Wings 5
Wings page 5
Below (October 24, 2016): The bottom-side wing root fillets are pretty much done. Time to turn the plane back upright. It will remain upright for the winter of 2016-17.
Above, I've cut out the ailerons.
Above, I've floxed 50 anchor nuts on the inner sides of the aileron spars. Obviously I never got the hang of this and used a ridonkulous amount of flox. But I'd rather have too much flox than to screw the aileron hinges into these and have them come loose, and not be able to get to them.
Above is something you might want to be aware of if using the 5048 airfoils. On the left is the profile of the RAF48 foil from the plans.

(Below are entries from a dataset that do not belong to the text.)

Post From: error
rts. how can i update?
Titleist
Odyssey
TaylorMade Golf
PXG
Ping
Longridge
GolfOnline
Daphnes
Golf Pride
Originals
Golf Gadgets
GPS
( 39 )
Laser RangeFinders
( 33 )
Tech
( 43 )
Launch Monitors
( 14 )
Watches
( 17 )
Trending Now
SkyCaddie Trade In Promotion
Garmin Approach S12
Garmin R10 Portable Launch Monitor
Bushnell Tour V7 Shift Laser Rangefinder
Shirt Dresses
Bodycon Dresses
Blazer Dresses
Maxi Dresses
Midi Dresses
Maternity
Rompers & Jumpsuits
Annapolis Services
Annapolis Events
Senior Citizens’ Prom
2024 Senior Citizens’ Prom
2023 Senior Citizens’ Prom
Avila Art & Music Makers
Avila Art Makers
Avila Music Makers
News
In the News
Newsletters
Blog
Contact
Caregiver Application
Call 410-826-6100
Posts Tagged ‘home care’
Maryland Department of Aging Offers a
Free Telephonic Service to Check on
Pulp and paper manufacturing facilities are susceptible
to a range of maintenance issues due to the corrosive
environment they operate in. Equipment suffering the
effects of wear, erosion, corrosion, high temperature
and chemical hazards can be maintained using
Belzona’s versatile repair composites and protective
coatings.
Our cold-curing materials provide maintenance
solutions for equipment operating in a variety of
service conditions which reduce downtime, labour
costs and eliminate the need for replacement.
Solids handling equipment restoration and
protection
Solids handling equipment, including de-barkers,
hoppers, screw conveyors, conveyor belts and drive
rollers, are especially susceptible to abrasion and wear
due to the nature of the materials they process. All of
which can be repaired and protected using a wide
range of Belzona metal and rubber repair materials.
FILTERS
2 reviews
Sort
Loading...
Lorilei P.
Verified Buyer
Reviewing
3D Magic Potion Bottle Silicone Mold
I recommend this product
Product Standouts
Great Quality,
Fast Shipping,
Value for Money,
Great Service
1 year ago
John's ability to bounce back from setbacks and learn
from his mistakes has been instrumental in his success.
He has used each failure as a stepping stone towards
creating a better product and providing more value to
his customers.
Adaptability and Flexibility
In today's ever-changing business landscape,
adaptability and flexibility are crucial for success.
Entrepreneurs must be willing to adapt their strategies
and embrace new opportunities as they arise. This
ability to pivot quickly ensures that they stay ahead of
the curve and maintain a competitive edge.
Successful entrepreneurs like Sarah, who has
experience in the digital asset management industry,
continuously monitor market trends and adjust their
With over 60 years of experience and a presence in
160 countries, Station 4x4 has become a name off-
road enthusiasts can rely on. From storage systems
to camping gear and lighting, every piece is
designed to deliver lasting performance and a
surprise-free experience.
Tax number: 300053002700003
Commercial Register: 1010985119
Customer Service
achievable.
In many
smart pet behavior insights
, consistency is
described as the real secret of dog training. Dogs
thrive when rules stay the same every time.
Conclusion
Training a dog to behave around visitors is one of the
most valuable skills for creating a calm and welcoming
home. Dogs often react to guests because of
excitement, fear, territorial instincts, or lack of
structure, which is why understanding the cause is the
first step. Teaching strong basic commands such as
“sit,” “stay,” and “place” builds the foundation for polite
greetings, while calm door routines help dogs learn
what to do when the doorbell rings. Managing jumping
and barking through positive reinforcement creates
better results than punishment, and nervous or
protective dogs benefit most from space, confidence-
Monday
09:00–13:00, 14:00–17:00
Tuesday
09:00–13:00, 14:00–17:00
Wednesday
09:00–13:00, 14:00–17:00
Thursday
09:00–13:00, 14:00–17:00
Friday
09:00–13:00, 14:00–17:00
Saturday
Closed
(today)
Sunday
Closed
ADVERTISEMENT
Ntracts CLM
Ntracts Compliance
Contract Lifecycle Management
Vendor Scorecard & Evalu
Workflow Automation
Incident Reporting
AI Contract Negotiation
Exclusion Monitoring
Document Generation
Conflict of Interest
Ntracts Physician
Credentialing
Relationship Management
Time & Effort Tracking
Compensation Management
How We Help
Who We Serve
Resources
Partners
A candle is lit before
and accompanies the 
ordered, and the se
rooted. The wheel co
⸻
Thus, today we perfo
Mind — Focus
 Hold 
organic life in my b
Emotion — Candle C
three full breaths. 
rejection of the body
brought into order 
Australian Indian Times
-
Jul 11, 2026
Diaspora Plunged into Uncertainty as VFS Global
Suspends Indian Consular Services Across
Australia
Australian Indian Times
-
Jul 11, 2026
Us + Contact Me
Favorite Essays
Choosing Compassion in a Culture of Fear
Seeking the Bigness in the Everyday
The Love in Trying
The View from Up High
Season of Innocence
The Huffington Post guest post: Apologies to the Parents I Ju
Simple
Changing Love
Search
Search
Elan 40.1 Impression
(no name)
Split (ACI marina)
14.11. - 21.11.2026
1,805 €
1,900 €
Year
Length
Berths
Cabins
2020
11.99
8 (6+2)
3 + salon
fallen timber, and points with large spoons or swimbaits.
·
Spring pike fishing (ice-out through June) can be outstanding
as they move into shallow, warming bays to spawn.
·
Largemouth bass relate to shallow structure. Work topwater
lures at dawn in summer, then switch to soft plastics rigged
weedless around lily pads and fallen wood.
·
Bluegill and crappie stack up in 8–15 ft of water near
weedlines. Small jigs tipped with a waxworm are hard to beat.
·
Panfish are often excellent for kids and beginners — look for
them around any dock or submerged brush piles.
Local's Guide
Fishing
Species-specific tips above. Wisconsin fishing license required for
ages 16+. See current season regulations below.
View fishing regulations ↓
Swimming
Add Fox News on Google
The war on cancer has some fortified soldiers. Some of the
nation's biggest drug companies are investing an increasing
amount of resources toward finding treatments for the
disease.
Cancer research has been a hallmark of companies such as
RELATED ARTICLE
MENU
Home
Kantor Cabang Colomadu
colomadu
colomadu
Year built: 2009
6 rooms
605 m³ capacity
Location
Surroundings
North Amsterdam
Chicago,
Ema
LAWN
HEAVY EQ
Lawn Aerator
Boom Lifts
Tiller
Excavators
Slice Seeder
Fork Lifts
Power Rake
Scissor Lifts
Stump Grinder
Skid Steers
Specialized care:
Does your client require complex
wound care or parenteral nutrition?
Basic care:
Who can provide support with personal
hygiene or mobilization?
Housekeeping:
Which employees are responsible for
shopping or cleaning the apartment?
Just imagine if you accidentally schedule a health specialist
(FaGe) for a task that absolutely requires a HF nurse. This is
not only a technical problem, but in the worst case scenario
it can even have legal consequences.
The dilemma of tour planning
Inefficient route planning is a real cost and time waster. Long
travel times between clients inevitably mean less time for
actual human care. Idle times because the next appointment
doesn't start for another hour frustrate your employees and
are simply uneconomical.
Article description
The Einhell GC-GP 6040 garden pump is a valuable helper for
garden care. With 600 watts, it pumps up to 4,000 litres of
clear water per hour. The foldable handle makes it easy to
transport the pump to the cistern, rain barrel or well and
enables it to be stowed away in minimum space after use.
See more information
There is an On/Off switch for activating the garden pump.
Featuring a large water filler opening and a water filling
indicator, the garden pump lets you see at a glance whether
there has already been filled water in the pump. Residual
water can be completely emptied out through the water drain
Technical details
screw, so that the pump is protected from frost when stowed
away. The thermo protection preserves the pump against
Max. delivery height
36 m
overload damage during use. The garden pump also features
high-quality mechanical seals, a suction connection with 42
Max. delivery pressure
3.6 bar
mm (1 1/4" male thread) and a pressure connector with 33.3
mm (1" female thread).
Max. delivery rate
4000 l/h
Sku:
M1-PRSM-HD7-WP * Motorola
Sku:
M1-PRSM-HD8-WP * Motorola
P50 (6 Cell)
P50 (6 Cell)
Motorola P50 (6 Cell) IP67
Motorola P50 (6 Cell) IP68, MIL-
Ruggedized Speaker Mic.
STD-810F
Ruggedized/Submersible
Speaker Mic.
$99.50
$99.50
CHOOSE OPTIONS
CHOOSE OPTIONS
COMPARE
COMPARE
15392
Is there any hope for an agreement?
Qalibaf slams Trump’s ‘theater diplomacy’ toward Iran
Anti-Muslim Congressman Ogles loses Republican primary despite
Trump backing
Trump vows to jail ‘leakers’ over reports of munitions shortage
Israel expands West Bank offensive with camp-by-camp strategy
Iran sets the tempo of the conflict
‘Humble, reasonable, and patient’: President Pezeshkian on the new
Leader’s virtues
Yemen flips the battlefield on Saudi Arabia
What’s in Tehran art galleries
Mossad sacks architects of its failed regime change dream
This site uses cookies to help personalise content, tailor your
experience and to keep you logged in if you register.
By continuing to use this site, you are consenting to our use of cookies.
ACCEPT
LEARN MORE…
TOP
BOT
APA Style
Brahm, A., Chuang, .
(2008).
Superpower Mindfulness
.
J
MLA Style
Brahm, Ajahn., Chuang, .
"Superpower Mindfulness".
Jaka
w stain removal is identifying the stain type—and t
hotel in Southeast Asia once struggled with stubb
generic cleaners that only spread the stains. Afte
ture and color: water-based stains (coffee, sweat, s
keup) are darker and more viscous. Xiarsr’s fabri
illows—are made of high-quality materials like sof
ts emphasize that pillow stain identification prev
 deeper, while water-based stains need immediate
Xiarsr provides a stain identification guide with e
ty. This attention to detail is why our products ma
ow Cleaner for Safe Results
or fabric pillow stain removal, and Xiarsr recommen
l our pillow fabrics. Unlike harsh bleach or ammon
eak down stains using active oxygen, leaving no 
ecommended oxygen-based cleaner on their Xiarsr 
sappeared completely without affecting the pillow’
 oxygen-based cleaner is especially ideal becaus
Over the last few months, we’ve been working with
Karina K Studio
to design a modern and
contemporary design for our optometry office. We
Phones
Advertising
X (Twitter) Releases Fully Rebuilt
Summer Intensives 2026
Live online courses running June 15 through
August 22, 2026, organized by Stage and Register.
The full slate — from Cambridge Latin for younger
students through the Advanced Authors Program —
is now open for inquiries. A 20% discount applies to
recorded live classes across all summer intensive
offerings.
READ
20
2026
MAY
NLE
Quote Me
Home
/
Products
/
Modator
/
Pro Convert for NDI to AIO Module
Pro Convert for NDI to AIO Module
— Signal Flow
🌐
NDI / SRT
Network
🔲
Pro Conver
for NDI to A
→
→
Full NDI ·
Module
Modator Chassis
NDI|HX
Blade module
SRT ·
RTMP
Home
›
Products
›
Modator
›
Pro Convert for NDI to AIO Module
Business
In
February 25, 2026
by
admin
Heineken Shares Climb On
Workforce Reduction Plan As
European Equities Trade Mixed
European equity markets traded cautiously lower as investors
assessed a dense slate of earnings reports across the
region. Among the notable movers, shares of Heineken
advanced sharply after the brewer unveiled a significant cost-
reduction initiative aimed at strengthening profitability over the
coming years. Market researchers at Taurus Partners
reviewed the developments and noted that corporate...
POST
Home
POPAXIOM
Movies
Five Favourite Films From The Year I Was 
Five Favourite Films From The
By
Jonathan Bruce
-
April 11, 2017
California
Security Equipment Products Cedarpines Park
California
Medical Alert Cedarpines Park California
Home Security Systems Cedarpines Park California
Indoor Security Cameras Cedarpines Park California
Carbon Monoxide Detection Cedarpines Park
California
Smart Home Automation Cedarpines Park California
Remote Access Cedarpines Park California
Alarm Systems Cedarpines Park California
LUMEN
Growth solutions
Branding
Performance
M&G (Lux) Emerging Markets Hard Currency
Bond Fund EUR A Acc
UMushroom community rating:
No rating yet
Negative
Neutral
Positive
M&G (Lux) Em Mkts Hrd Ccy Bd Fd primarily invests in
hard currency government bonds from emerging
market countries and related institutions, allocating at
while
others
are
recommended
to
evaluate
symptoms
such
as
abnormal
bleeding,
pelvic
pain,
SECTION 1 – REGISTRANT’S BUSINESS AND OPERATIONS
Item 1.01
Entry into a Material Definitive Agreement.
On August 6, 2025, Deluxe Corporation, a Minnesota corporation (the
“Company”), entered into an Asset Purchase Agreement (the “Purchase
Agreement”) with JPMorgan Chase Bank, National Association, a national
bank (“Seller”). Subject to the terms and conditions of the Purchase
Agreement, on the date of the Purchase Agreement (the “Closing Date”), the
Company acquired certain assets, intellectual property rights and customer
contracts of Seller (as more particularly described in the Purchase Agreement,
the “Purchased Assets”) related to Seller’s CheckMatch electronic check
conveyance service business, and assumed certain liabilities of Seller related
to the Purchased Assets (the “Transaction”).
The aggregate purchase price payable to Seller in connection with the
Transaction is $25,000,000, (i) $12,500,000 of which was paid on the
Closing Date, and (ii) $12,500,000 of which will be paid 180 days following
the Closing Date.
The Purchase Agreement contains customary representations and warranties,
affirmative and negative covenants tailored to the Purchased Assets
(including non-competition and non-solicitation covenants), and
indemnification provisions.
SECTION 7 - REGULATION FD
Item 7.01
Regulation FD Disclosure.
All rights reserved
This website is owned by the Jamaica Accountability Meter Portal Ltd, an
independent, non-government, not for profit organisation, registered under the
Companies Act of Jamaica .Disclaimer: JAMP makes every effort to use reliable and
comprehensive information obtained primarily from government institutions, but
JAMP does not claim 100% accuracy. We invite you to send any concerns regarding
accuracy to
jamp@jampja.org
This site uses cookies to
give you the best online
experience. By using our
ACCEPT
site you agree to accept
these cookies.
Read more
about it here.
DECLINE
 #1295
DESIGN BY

The line I've drawn represents approximately where the aileron is cut from the wing, and my finger is pointing close to where the aileron horn attach point is supposed to be. The distance from the aileron hinge to the attach point on the horn comes out to about 2.75". On the right is one of my actual 5048 ailerons. I made the aileron horn to fit the fatter airfoil, but now realize that the attach point on the horn will be about 3.25" away from the hinge. With the longer arm between attach point and hinge, I figure significantly more stick action would be needed to make the ailerons reach their "Trailing Edge Down 10 degrees / Trailing Edge Up 20 degrees" limits. So, I'm going to have to think about drilling new attach point holes in the horns about 1/2" up from where they are now, to bring it closer to the plans arm distance. I'll have to see whether having the attachment farther up the horn would create interference between the actuator and the aileron.
Above, I've attached the aileron counterbalance holder plates to the aileron spars with pan-head screws. You can see I've beefed up the area with thin aluminum plates. I'm going to put washers under the pan heads. Even though they protrude, I don't think they'll interfere with the ailerons' range of motion. The plans say to use pan-heads, and I can see why. These need to have a strong purchase because of the weight they'll bear. I'm using aluminum for the holder plates. Some people go all out and make them out of steel.
You can also see one of the counterbalances, fresh after pouring the lead into it. These will be filed neatly. I designed the weights to stick as far forward as possible without hitting the rear spar of the wing when the aileron is at maximum downward angle. I'll make them a little more "aerodynamic" with foam and glass once they're installed. My hope is that once I balance the ailerons (with micro applied), I'll be able to cut a section of the balance weights completely off their rear side. They'll be attached to the holder plates with two bolts each, driven up through the lead.
These weights are important and you've got to check them regularly. Some have broken off. A pilot in South Africa recently died because his airplane's ailerons were incorrectly balanced, I guess from the start. At high speed, one of his ailerons began to "flutter" so violently that the main wing spar broke under his seat. That's the only time I've heard or read of a KR's spar failing.
I've also packed the four aileron spars' hinge-holes with foam, so that when I glass them into the ailerons and wings, epoxy won't seep down into the anchor nut threads.
Above, the aileron spars have been glassed in, and the counterbalances have been installed. I'll add foam and glass so they'll be flush with the underside of the wing when the ailerons are in neutral position. As you can see, the bottom of the aileron is covered with a lot of unsanded micro.
Above, the aileron is hanging loosely on the hinge from the wing. It's perfectly balanced for now. The underside of the ailerons is covered with a lot of unsanded micro at this point. So, I figure that in the end, after sanding and painting, the ailerons should remain pretty well balanced. It won't be hard to add or subtract weight as necessary to make them right.